Bangladesh: Salma Sobhan Memorial Lecture

المصدر: 
South Asia Citizen's Wire
The Salma Sobhan Memorial Lecture was delivered at the National Museum's auditorium as part of the 20th founding anniversary celebration of Ain O Salish Kendra, a legal rights organisation. Salma Sobhan was one of the nine founders of the Kendra.
Nobel laureate Amartya Sen has publicly deplored the worldwide use of religion in politics, saying that such a trend has been vitiating the political and intellectual domains as well as obstructing citizens in general from enjoying human rights.
'The world has been made poisonous,' he told a function in Dhaka on Monday, expressing his despair at 'ferocious religious politics' leading to battles, alarming categorisation in British society on the basis of religious identity and flawed intellectuals 'joining hands with low politics'.

The economist also told journalists that he was concerned at the religious extremism in the form of Hindutva or Muslim fundamentalism that has been destroying the secular feelings of many people and creating intolerance in society.

Sen made the observations while delivering the Salma Sobhan Memorial Lecture at the National Museum's auditorium as part of the 20th founding anniversary celebration of Ain O Salish Kendra, a legal rights organisation. Salma Sobhan was one of the nine founders of the Kendra.

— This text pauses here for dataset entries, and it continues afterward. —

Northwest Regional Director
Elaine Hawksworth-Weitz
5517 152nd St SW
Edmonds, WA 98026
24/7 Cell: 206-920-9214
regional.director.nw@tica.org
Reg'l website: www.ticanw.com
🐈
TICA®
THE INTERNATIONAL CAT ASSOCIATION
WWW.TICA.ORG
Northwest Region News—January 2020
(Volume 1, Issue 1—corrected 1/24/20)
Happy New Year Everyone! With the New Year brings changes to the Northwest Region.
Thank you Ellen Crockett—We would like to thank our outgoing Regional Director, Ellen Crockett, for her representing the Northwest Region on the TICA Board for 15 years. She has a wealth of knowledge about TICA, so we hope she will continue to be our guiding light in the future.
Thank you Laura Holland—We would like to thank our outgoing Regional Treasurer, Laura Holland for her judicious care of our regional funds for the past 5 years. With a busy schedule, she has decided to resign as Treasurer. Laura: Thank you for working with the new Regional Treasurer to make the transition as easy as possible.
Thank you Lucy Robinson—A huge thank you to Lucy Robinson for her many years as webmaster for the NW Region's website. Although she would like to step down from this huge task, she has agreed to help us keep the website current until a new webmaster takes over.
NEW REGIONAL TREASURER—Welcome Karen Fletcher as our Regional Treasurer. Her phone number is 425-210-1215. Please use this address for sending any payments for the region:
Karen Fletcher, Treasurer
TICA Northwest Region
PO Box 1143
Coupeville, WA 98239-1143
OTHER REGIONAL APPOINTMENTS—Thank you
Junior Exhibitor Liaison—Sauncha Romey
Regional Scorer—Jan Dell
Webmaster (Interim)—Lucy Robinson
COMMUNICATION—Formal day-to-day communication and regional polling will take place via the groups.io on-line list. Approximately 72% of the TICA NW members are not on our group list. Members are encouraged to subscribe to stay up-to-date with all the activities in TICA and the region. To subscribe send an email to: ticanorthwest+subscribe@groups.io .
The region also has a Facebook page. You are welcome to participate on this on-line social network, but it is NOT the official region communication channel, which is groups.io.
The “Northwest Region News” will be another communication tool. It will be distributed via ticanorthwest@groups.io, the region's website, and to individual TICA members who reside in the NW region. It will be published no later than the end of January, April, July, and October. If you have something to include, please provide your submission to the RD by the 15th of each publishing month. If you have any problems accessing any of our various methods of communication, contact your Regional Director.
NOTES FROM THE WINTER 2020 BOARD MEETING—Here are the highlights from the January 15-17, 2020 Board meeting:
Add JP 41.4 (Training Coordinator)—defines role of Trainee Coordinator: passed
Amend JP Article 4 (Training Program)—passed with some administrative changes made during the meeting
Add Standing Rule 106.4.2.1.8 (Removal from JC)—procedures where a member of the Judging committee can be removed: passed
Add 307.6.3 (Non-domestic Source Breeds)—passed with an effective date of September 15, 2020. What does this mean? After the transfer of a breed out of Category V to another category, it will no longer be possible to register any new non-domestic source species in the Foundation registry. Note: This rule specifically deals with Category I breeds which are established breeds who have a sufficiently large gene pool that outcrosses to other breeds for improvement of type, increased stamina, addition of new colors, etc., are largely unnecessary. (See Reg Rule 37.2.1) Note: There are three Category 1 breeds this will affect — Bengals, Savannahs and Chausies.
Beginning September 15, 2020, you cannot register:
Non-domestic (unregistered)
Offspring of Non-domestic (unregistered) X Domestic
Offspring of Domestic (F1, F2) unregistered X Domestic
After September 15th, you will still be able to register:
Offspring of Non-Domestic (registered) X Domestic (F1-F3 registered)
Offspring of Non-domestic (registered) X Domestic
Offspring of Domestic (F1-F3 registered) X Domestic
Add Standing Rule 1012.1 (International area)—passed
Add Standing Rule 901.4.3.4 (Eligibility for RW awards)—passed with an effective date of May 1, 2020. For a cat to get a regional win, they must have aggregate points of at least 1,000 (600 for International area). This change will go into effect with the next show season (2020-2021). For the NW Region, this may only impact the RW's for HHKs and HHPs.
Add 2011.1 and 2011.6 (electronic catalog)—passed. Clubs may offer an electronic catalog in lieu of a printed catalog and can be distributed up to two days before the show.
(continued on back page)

Another Nobel laureate, Muhammad Yunus of Bangladesh, underlined the need for making out-of-court arbitration popular through campaigns to give hundreds of thousands of people relief from lawsuits and harassment by police.

The first thing that the police do is to arrest the poor whenever there is a crisis somewhere. We have to ensure the human rights of the poor,' said the Grameen Bank's founder at the function, which was moderated by the Kendra's chairperson, Fazle Hasan Abed, who is the chairman of BRAC.

George Soros, an international financier and philanthropist, praised the role of the Bangladeshi civil society in establishing the rights of the people. The Kendra's executive director and former adviser to the caretaker government, Sultana Kamal, thanked the distinguished guests for their participation.

Amartya Sen paid rich tributes to Salma Sobhan, terming her a protagonist of the women's movement, and praised her continuous effort to establish human rights.

He also emphasised the need for women to struggle themselves to shape their fate rather than depending on others to give them the rights that they deserve. He lauded the role of Bangladeshi non-government organisations in the effort to empower women.